山田ズーニーさんのワークショップ「想いを伝えるチカラ」(新宿紀伊國屋ホール)に行ってきた。筑摩書房からのメルマガが来て、見て、すぐ電話したら、なんと残席2。その場で予約。
ズーニーさんの『あなたの話はなぜ通じないのか』はここ数年授業のテキストとして使っているが、ご本人にお会いしたことはない。どんな人だろうという楽しみと、300人でのワークショップをどう捌くのかという楽しみと、いろいろワクワクして行った。
最初の40分ほどは講演。舞台に登場されたズーニーさんは、私が思っていたイメージとはちょっと違った。恥ずかしながら、もうすっかりこういうのには慣れておられて、自信満々でやられるのかと何となく思ってしまっていた。しかし目の前のズーニーさんは、この場でも必死で戦っておられるように見えた。人に思いを伝えることの難しさを今でも真摯に受け止めておられるのである。そういう人であればこそ、ああいう本が書けるということくらい分かるはずなのに、なんたる不覚。ほんと恥ずかしい。
その後はワークショップ。これも非常によく練られていた。進めていくうちに自ずと自分自身の「根本思想」に触れるような道筋が用意されている。
3時間半があっという間に過ぎた。私は成り行きで、舞台上の真ん中に座っていた(かなり目立ってしまったと思う)。そこから客席を見ると、会場中が一体となっている感じが非常に強く伝わってくる。
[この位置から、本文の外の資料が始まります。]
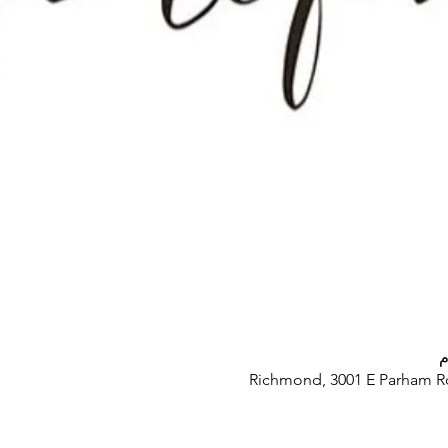
Richmond, 3001 E Parham R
全員の気がこちらに向かっているのである(もちろん私ではなくズーニーさんに)。そして最後にランダムに舞台上で話された方々の話を聞いても、このワークショップの凄さがよく分かった。そして、その話を客席で感動しながら聞いておられたズーニーさんの凄さも。
ズーニーさん、毎回こんなことやっておられるのですね。素晴らしい経験をされていますね。
私がズーニーさんが好きなのは、どんなに困難でも、「根本思想」を捨てることなく他者との橋を架ける道を進もうという強い意志(勇気)を感じるからである。私は常々コミュニケーションは、1勝99敗でいいと思っている。どんなに負けても、この1勝さえあれば信じられる。言葉を、他人を、自分を。
ズーニーさんも言っておられたが、ものを書く作業、考える行為、言葉を自分の奥の奥から紡いでくる経験は、非常に孤独なものである。だからこそ、少しでも通じたと感じられると嬉しい。
そのための勇気を与えてくれるワークショップだった。